Speaking from the heart is not about the right time or place but about doing the right thing. It does not need to be role-played or practiced, because it comes straight from the heart.
Here are the fundamentals:
Be available: listen without having an agenda or assumptions.
Don’t think Here we go again—I will never get a chance to speak.
Be attentive: listen deeply to everything that is being said. Don’t be dismissive.
Don’t think Same as always—he always has to be right .
Be articulate: Repeat what was said, with vivid and great articulation.
Make it so vivid and expressive that your partner says, “Wow, you get me. I wish I had put it that way.”
Don’t think I’ve heard this a thousand times before.
Next, Acquiesce: Let your partner know you understand his side completely.
Don’t think I can never have a say because he won’t let me state my point.
Acquire: Tell your partner all the things that you’ve just learned from listening to him. Sincerely let him know what you have learned from the conversation.
Don’t think He always thinks he knows everything.
By now, you have placed your difficult conversation with a difficult person in a different context.
You have made room for acknowledgment, appreciation, and approval.
Speak from the heart. Open the space for being heard.
When you speak from the heart the communication is about the other, not so much about you.
When you speak from the heart it is not about reacting but about being interactive.
When you speak from the heart it’s not about frustration but about staying engaged and connected.

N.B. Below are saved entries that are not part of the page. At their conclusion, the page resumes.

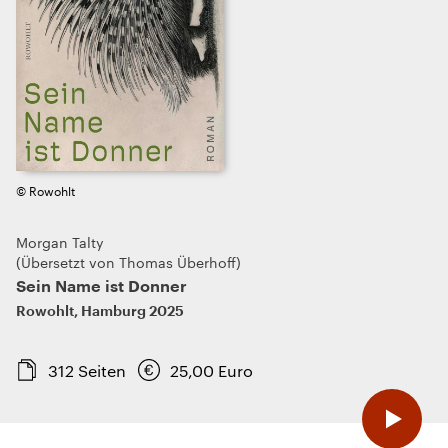
© Rowohlt
Morgan Talty
Übersetzt von Thomas Überhoff
Sein Name ist Donner
Rowohlt
,
Hamburg
2025
312
Seiten
25,00
Euro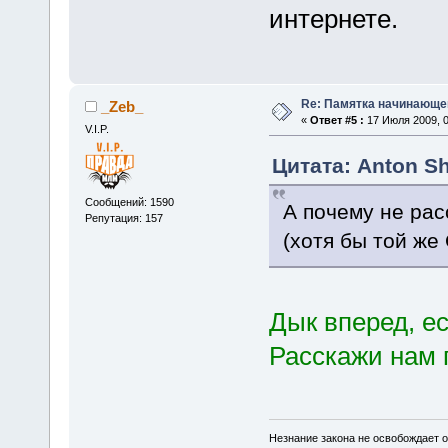
интернете.
Re: Памятка начинающ
_Zeb_
«
Ответ #5 :
17 Июля 2009, 0
V.I.P.
Цитата: Anton Sh
Сообщений: 1590
А почему не ра
Репутация: 157
(хотя бы той же
Дык вперед, е
Расскажи нам 
Незнание закона не освобождает о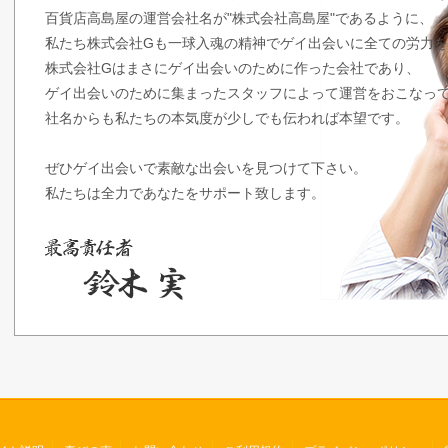
百貨店高島屋の運営会社名が"株式会社高島屋"であるように、
私たち株式会社Gも一球入魂の精神でゲイ出会いに全ての労力
株式会社Gはまさにゲイ出会いのために作った会社であり、
ゲイ出会いのために集まったスタッフによって運営をおこなっ
社名からも私たちの本気度が少しでも伝われば本望です。
ぜひゲイ出会いで素敵な出会いを見つけて下さい。
私たちは全力であなたをサポート致します。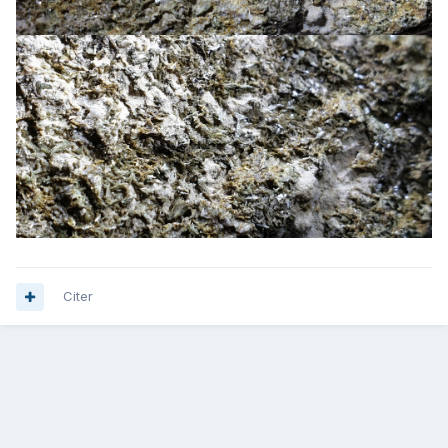
Citer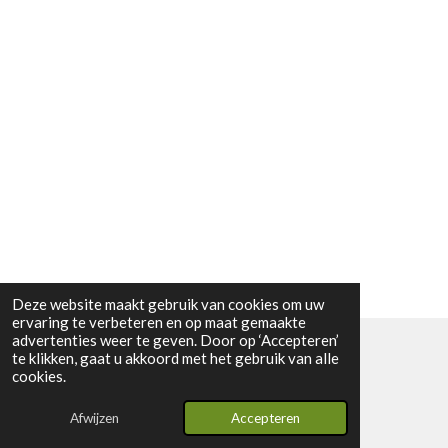
Deze website maakt gebruik van cookies om uw
ervaring te verbeteren en op maat gemaakte
advertenties weer te geven. Door op ‘Accepteren’
te klikken, gaat u akkoord met het gebruik van alle
© 2024 - 2026 Vintage2youstore
cookies.
Powered by
JouwWeb
Afwijzen
Accepteren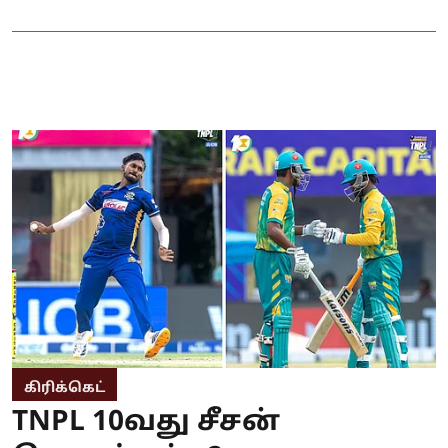
கிரிக்கெட்
TNPL 10வது சீசன்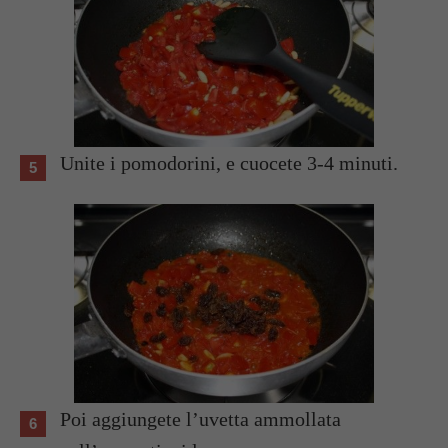
Unite i pomodorini, e cuocete 3-4 minuti.
Poi aggiungete l’uvetta ammollata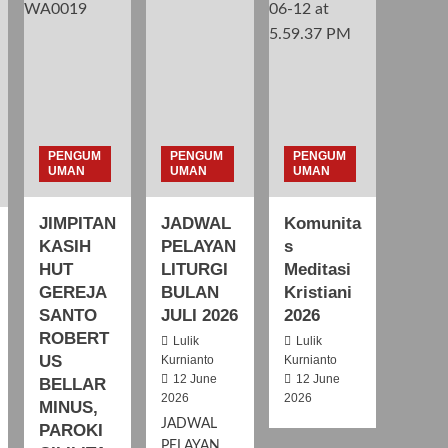
PENGUM
PENGUM
PENGUM
UMAN
UMAN
UMAN
JIMPITAN
JADWAL
Komunita
KASIH
PELAYAN
s
HUT
LITURGI
Meditasi
GEREJA
BULAN
Kristiani
SANTO
JULI 2026
2026
ROBERT
Lulik
Lulik
US
Kurnianto
Kurnianto
12 June
12 June
BELLAR
2026
2026
MINUS,
JADWAL
PAROKI
PELAYAN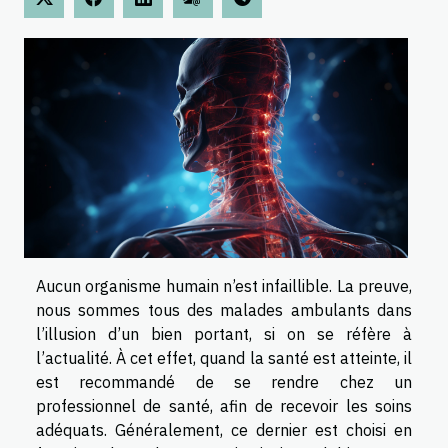
Aucun organisme humain n’est infaillible. La preuve,
nous sommes tous des malades ambulants dans
l’illusion d’un bien portant, si on se réfère à
l’actualité. À cet effet, quand la santé est atteinte, il
est recommandé de se rendre chez un
professionnel de santé, afin de recevoir les soins
adéquats. Généralement, ce dernier est choisi en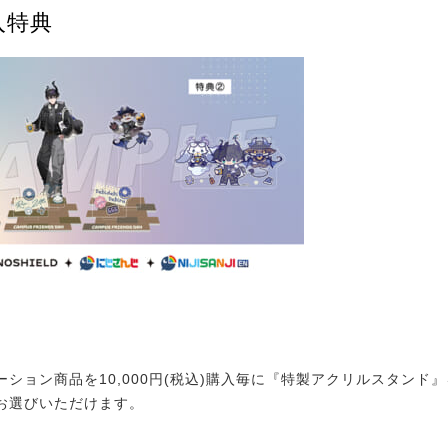
入特典
ション商品を10,000円(税込)購入毎に『特製アクリルスタンド』
お選びいただけます。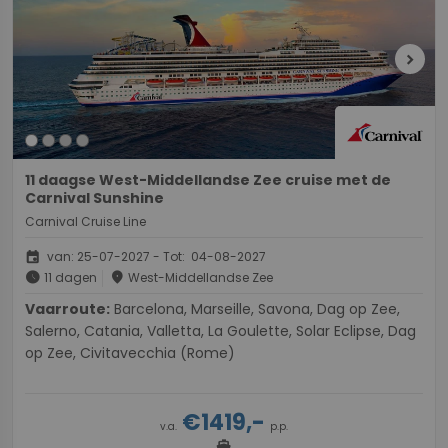
chevron_right
11 daagse West-Middellandse Zee cruise met de
Carnival Sunshine
Carnival Cruise Line
event
van: 25-07-2027 - Tot: 04-08-2027
schedule
place
11 dagen
West-Middellandse Zee
Vaarroute:
Barcelona, Marseille, Savona, Dag op Zee,
Salerno, Catania, Valletta, La Goulette, Solar Eclipse, Dag
op Zee, Civitavecchia (Rome)
€1419,-
v.a.
p.p.
directions_boat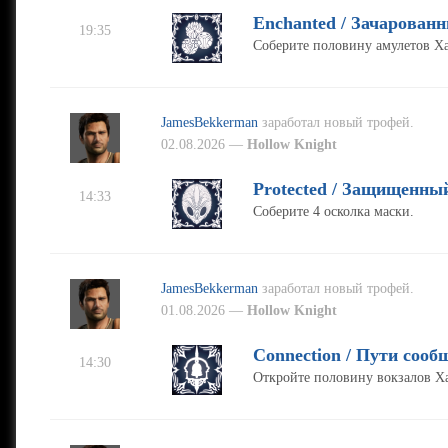
Enchanted / Зачарован
19:35
Соберите половину амулетов Ха
JamesBekkerman
заработал новый трофей.
02.08.2026 —
Hollow Knight
Protected / Защищенны
14:33
Соберите 4 осколка маски.
JamesBekkerman
заработал новый трофей.
01.08.2026 —
Hollow Knight
Connection / Пути сооб
14:30
Откройте половину вокзалов Ха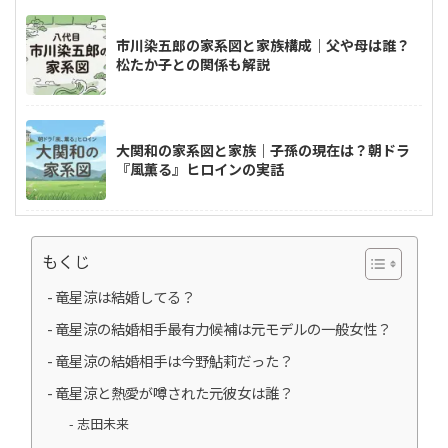
市川染五郎の家系図と家族構成｜父や母は誰？
松たか子との関係も解説
大関和の家系図と家族｜子孫の現在は？朝ドラ
『風薫る』ヒロインの実話
反田恭平と小林愛実のピアノ教室はどこ？幼な
もくじ
じみで仲良しはいつから？
竜星涼は結婚してる？
竜星涼の結婚相手最有力候補は元モデルの一般女性？
竜星涼の結婚相手は今野鮎莉だった？
高嶋ちさ子の家系図｜父は誰？高島忠夫との関
係や長嶋一茂との親戚疑惑も調査！
竜星涼と熱愛が噂された元彼女は誰？
志田未来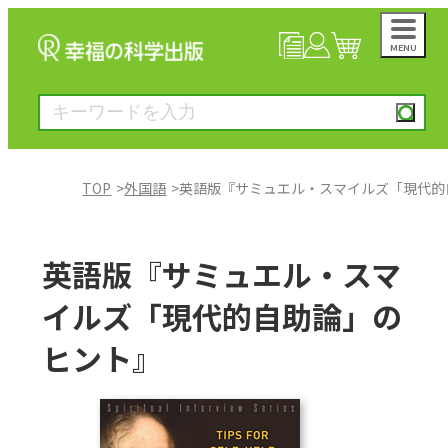
MENU
NEWS
マイページ
カート
TOP
外国語
英語版『サミュエル・スマイルズ「現代的
大川隆法著作
英語版『サミュエル・スマ
一般書
イルズ「現代的自助論」の
ヒント』
絵本
雑誌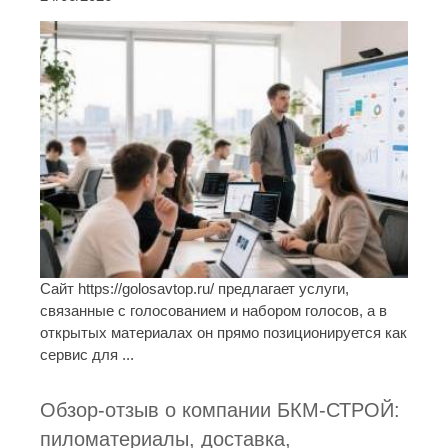
Сайт https://golosavtop.ru/ предлагает услуги,
связанные с голосованием и набором голосов, а в
открытых материалах он прямо позиционируется как
сервис для ...
Обзор-отзыв о компании БКМ-СТРОЙ:
пиломатериалы, доставка,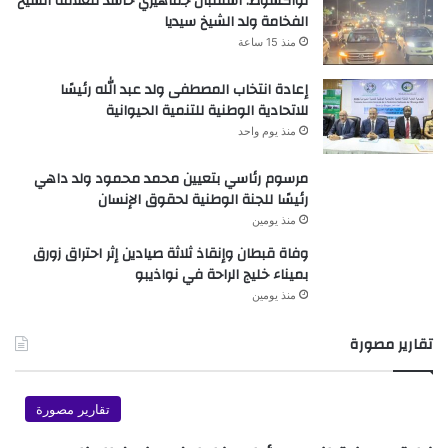
نواكشوط: استقبال جماهيري حاشد للعلامة الشيخ
الفخامة ولد الشيخ سيديا
منذ 15 ساعة
إعادة انتخاب المصطفى ولد عبد الله رئيسًا
للاتحادية الوطنية للتنمية الحيوانية
منذ يوم واحد
مرسوم رئاسي بتعيين محمد محمود ولد داهي
رئيسًا للجنة الوطنية لحقوق الإنسان
منذ يومين
وفاة قبطان وإنقاذ ثلاثة صيادين إثر احتراق زورق
بميناء خليج الراحة في نواذيبو
منذ يومين
تقارير مصورة
تقارير مصورة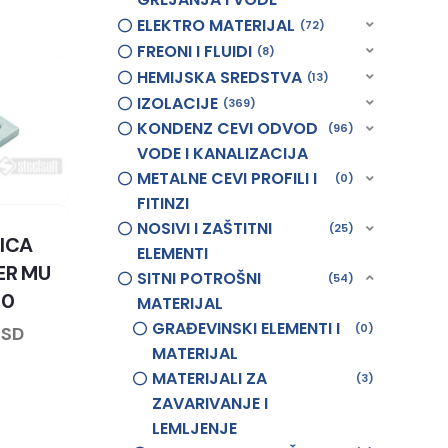
ELEKTRO MATERIJAL
72
FREONI I FLUIDI
8
HEMIJSKA SREDSTVA
13
IZOLACIJE
369
KONDENZ CEVI ODVOD
96
VODE I KANALIZACIJA
METALNE CEVI PROFILI I
0
FITINZI
NOSIVI I ZAŠTITNI
25
ICA
ELEMENTI
ER MU
SITNI POTROŠNI
54
10
MATERIJAL
GRAĐEVINSKI ELEMENTI I
0
RSD
MATERIJAL
MATERIJALI ZA
3
ZAVARIVANJE I
LEMLJENJE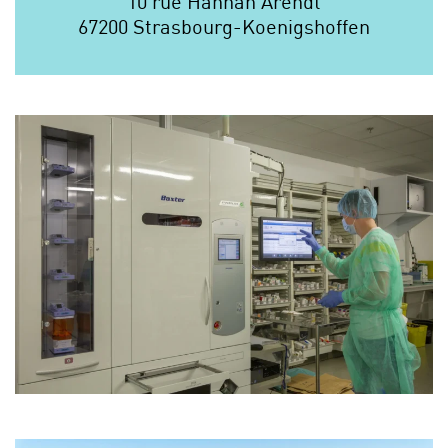
10 rue Hannah Arendt
67200 Strasbourg-Koenigshoffen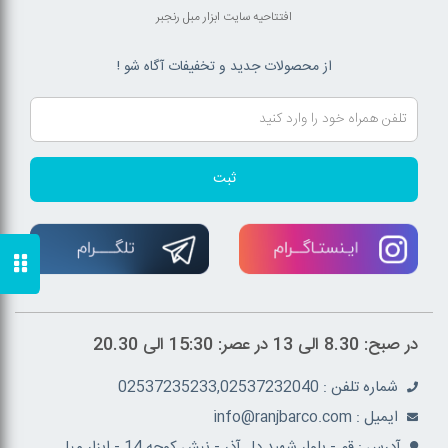
افتتاحیه سایت ابزار مبل رنجبر
از محصولات جدید و تخفیفات آگاه شو !
ثبت
در صبح: 8.30 الی 13 در عصر: 15:30 الی 20.30
شماره تلفن : 02537235233,02537232040
ايميل : info@ranjbarco.com
آدرس : قم - بلوار شهید دل آذر - نبش کوچه 14 - ابزار مبل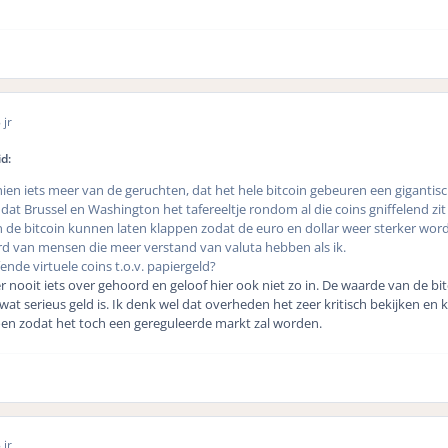
 jr
d:
chien iets meer van de geruchten, dat het hele bitcoin gebeuren een gigantis
n dat Brussel en Washington het tafereeltje rondom al die coins gniffelend zit
n de bitcoin kunnen laten klappen zodat de euro en dollar weer sterker wor
rd van mensen die meer verstand van valuta hebben als ik.
fende virtuele coins t.o.v. papiergeld?
ier nooit iets over gehoord en geloof hier ook niet zo in. De waarde van de bit
 wat serieus geld is. Ik denk wel dat overheden het zeer kritisch bekijken en 
doen zodat het toch een gereguleerde markt zal worden.
 jr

When you speak from the heart there are no assumptions or judgment. You are just relating on a deeper level.
When in a bind, allow the heart to lead and let the mind follow.
Lead from Within: In business, as in life, difficult conversations happen—with employees, peers, bosses, suppliers and customers, and with a partner or spouse, children, friends. To ignore or handle them badly can bring irreversible damage. Let the heart speak where difficulty resides.